There are a number of clear steps which need to be taken to do this: firstly, on behalf of the Irish nation, a database must be developed to aggregate the data of our diaspora. Permission-based, it must be a charitable endeavour and non-government as those who might support will not do so if they believe the information can be used for anything other than for the purposes intended.

The second step is that this national database must receive the buy-in and support of central and local government. While various local authorities, to their credit, have been assertive in recognising the promise of their diaspora, separate databases for diaspora nation-wide leads to a duplication of resources, making issues related to data protection more complicated.

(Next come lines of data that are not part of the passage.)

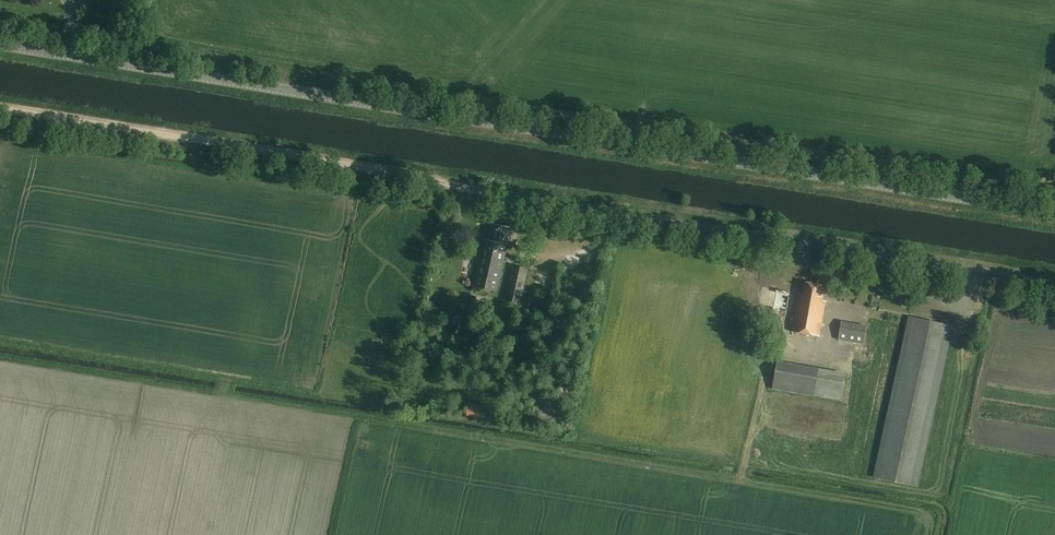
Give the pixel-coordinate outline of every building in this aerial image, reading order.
[(654,220),(653,228),(662,229),(663,221),(654,220)] [(505,243),(509,227),(492,223),(488,239),(486,239),(475,286),(497,291),(508,244),(505,243)] [(521,304),(529,268),(514,265),(506,300),(521,304)] [(823,300),(825,292),(823,291),(824,285),(805,281),(803,294),(798,293),(792,331),(820,336),(826,301),(823,300)] [(532,306),(536,291),(531,289),(527,305),(532,306)] [(786,317),(791,292),(780,290),(775,315),(786,317)] [(919,486),(954,326),(909,316),(874,477),(919,486)] [(865,344),(868,326),(842,321),(839,340),(865,344)] [(773,398),(844,407),(847,383),(787,375),(786,381),(775,379),(773,398)]
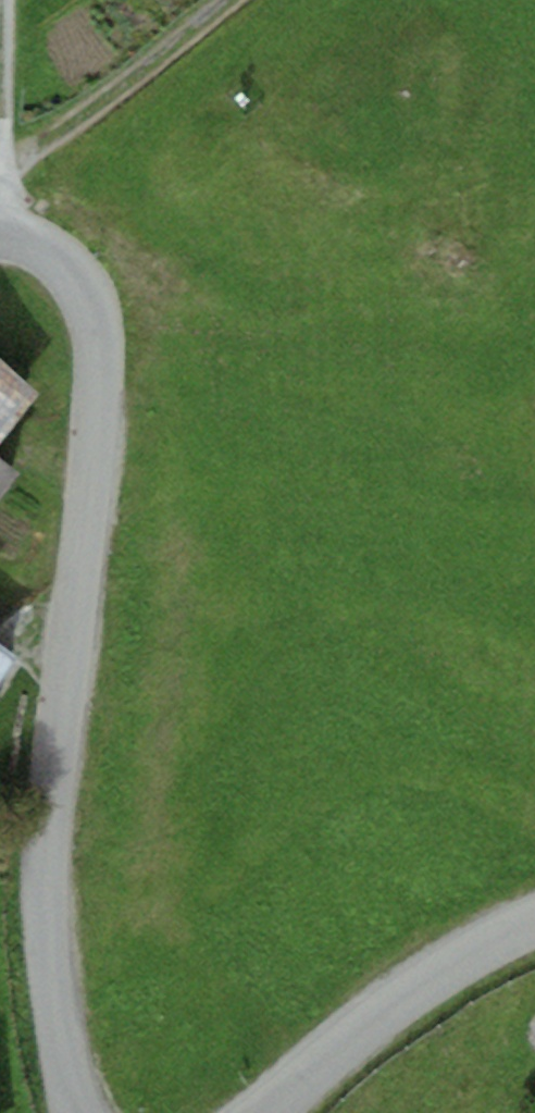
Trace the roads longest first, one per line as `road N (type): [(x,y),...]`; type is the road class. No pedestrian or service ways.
road 1 (unclassified): [(73,1112),(46,923),(47,848),(98,340),(88,295),(60,253),(0,229)]
road 2 (unclassified): [(534,920),(442,969),(265,1112)]
road 3 (track): [(0,168),(215,0)]

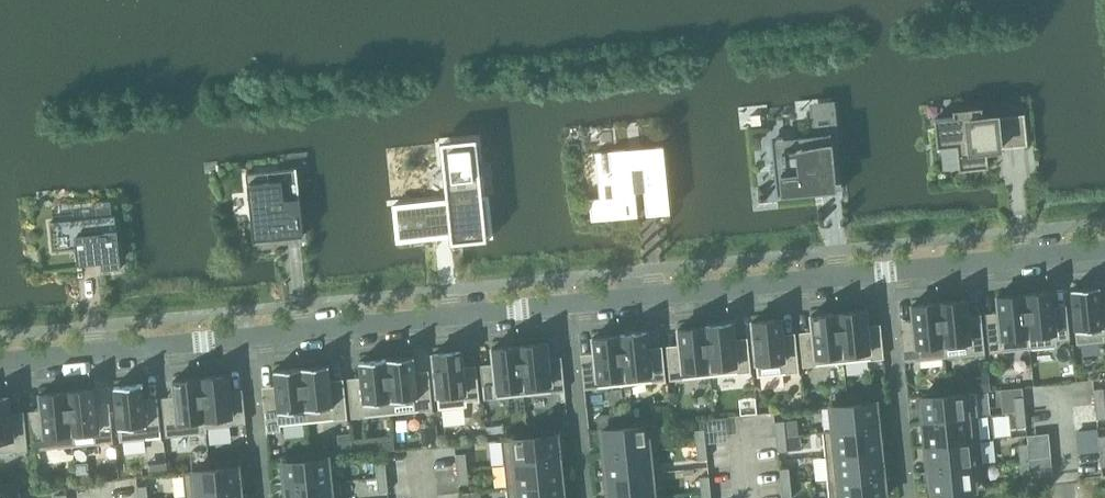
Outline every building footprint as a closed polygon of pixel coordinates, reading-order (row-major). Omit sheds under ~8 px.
[(988,166),(986,150),(1027,145),(1024,114),(983,118),(982,107),(953,110),(953,117),(934,119),(937,147),(956,145),(959,169),(988,166)] [(833,186),(832,170),(834,170),(832,144),(836,144),(836,145),(838,144),(836,117),(811,119),(813,137),(772,141),(777,196),(779,195),(779,191),(780,191),(781,196),(805,193),(804,189),(819,187),(833,186)] [(493,236),(489,195),(481,196),(475,141),(441,144),(447,200),(392,205),(396,242),(453,236),(452,233),(464,232),(465,237),(464,237),(464,239),(493,236)] [(635,192),(644,191),(646,214),(670,212),(663,145),(608,151),(612,197),(589,199),(591,220),(637,215),(635,192)] [(264,182),(247,184),(253,240),(303,235),(296,168),(279,169),(280,181),(264,182)] [(75,242),(76,253),(77,264),(101,262),(102,270),(120,268),(115,215),(49,222),(52,251),(56,250),(55,244),(75,242)] [(1076,344),(1104,341),(1104,336),(1104,308),(1101,309),(1099,286),(1071,289),(1076,344)] [(1024,293),(1030,349),(1057,346),(1057,341),(1070,339),(1067,312),(1054,314),(1051,291),(1024,293)] [(1030,349),(1024,293),(997,296),(999,319),(986,321),(989,353),(1030,349)] [(966,299),(939,302),(944,357),(985,353),(981,321),(968,322),(966,299)] [(904,361),(944,357),(939,302),(911,305),(914,328),(901,329),(904,361)] [(837,312),(843,362),(884,358),(881,331),(868,332),(865,309),(837,312)] [(803,366),(843,362),(837,312),(811,315),(813,338),(800,339),(803,366)] [(752,321),(757,376),(799,372),(796,340),(782,341),(780,318),(752,321)] [(733,323),(709,325),(715,375),(751,372),(748,344),(735,346),(733,323)] [(670,380),(715,375),(709,325),(678,328),(680,351),(667,353),(670,380)] [(647,332),(619,334),(624,385),(665,380),(663,353),(650,355),(647,332)] [(585,389),(624,385),(619,334),(592,337),(595,360),(582,362),(585,389)] [(547,342),(519,345),(524,395),(565,391),(562,364),(549,365),(547,342)] [(524,395),(519,345),(492,348),(494,371),(481,372),(484,399),(524,395)] [(433,354),(439,409),(467,406),(466,401),(479,399),(477,372),(464,374),(461,351),(433,354)] [(386,358),(392,414),(432,410),(429,377),(416,379),(414,356),(386,358)] [(392,414),(386,358),(359,361),(361,384),(348,386),(351,418),(392,414)] [(328,364),(301,367),(306,422),(347,418),(344,386),(331,387),(328,364)] [(281,430),(280,425),(306,422),(301,367),(274,370),(276,393),(263,394),(267,432),(281,430)] [(200,377),(206,433),(207,432),(206,427),(246,423),(243,396),(230,397),(228,374),(200,377)] [(985,390),(990,390),(988,374),(975,376),(977,391),(985,390)] [(206,433),(200,377),(173,380),(175,403),(162,404),(165,437),(206,433)] [(114,386),(120,441),(148,438),(147,433),(161,432),(158,405),(145,406),(142,383),(114,386)] [(67,391),(73,446),(113,442),(110,410),(97,411),(94,388),(67,391)] [(1095,404),(1104,403),(1103,388),(1093,389),(1095,404)] [(73,446),(67,391),(40,394),(42,417),(29,418),(32,450),(73,446)] [(923,422),(978,416),(975,391),(918,397),(919,412),(922,412),(923,422)] [(1013,397),(1015,412),(1025,411),(1023,396),(1013,397)] [(28,451),(25,418),(12,420),(9,397),(0,398),(0,454),(28,451)] [(833,431),(877,426),(876,416),(879,416),(877,401),(831,406),(833,430),(833,431)] [(1104,403),(1095,404),(1096,419),(1104,419),(1104,408),(1104,403)] [(1015,412),(1017,428),(1026,427),(1025,411),(1015,412)] [(626,414),(616,415),(618,428),(621,427),(627,427),(626,414)] [(923,445),(980,440),(978,416),(923,422),(924,431),(922,432),(923,445)] [(775,422),(776,437),(786,436),(784,421),(775,422)] [(618,428),(599,430),(601,444),(603,444),(604,454),(659,448),(656,424),(627,427),(621,427),(618,428)] [(825,455),(882,449),(881,436),(878,436),(877,426),(833,431),(833,430),(823,431),(825,455)] [(696,445),(706,444),(704,429),(695,430),(696,445)] [(504,464),(558,459),(557,449),(560,449),(559,434),(502,440),(504,464)] [(776,437),(778,452),(787,451),(786,436),(776,437)] [(363,439),(353,440),(355,453),(364,452),(363,439)] [(928,469),(982,463),(980,440),(923,445),(924,459),(927,459),(928,469)] [(696,445),(698,460),(707,459),(706,444),(696,445)] [(1018,445),(1020,460),(1029,458),(1028,449),(1028,444),(1018,445)] [(1050,447),(1028,449),(1029,458),(1051,456),(1050,447)] [(659,448),(604,454),(605,464),(603,464),(604,478),(651,473),(651,474),(661,473),(659,448)] [(828,479),(882,473),(881,463),(884,463),(882,449),(825,455),(828,479)] [(457,469),(467,468),(465,453),(456,454),(457,469)] [(329,481),(327,457),(280,462),(282,477),(285,477),(286,486),(329,482),(329,481)] [(1020,460),(1021,475),(1031,474),(1029,458),(1020,460)] [(507,488),(564,482),(562,468),(559,468),(558,459),(504,464),(507,488)] [(377,477),(387,476),(385,461),(376,462),(377,477)] [(89,480),(88,462),(75,464),(77,482),(89,480)] [(928,494),(985,488),(982,463),(928,469),(929,479),(926,479),(928,494)] [(185,497),(240,491),(239,481),(241,481),(240,466),(183,472),(185,497)] [(468,483),(467,468),(457,469),(459,484),(468,483)] [(781,484),(790,483),(789,468),(779,469),(781,484)] [(604,478),(606,492),(608,491),(609,497),(640,497),(653,497),(653,496),(651,474),(651,473),(604,478)] [(887,497),(886,483),(883,483),(882,473),(828,479),(830,497),(884,497),(887,497)] [(377,477),(379,492),(388,492),(387,476),(377,477)] [(701,492),(711,491),(709,476),(699,477),(701,492)] [(286,486),(286,496),(284,497),(342,497),(340,480),(329,481),(329,482),(286,486)] [(508,497),(563,497),(562,496),(565,496),(564,482),(507,488),(508,497)] [(790,483),(781,484),(782,497),(792,497),(790,483)] [(137,487),(138,497),(148,497),(146,486),(137,487)] [(0,491),(0,497),(20,497),(19,489),(0,491)]
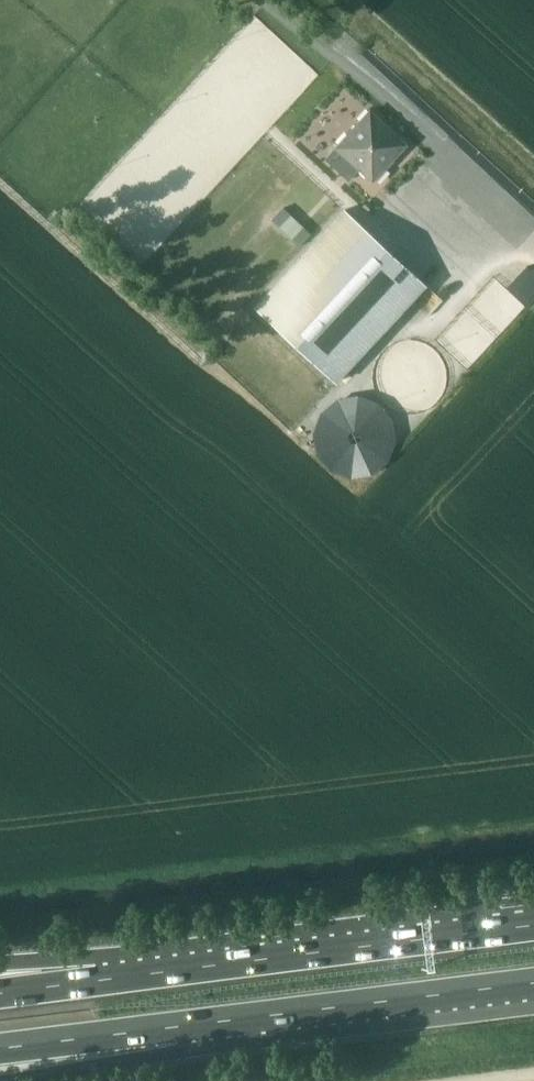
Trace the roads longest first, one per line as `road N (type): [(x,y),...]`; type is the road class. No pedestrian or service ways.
road 1 (motorway): [(533,925),(101,979)]
road 2 (motorway): [(183,1028),(533,985)]
road 3 (motorway): [(0,1078),(183,1028)]
road 4 (motorway): [(0,1049),(183,1028)]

The benefits of organising our diaspora are many and varied. At ‘Ireland Reaching Out’, the national reverse genealogy programme founded in 2010, we see benefits far beyond what might first have been understood. Stories that quickly come to mind are of the recent Irish college graduate who emigrates to Australia, and instead of getting a job bar-tending in Sydney, gets an internship position as a trainee mechanical engineer. This position was organised by a member of her hometown’s parish diaspora in Australia which amounts to tens of thousands of people. It is the story of the Silicon Valley CEO, who on finding his roots in a rural East Galway parish, offers a summer internship to a recent graduate from that area.

I met a gentleman from Virginia at the Milwaukee Irish Festival last year, who had traced his family back to Ballina, County Mayo, in 1740. He had identified 1,200 descendants and had email details for over 700 people. Viewed differently, Ballina now has the opportunity to connect with 700 more people with connections to the town the next time it is organising its annual festival.

There is an inexhaustible list of similar stories and opportunities. With the gift of new online communication tools, we can engage like never before; that is of course, if we have the resolve to do so.

As the many anniversaries of key dates in our island’s history come about, it will become more apparent than ever as to how Irish people abroad have defined our national history in recent centuries. In an ever more virtual world, people’s sense of connection by blood to a physical place is perhaps becoming more important as people seek to find out what is unique about them and their own.

On a recent trip to China, a senior Irish politician was gently reminded by the Chinese Prime Minister that Ireland was not as small as he made out. It had, he said, its diaspora. Famous for their long-term thinking, we should be thankful to our Chinese friends for reminding us of the opportunity that lies before us, if only we have the wisdom to grasp it.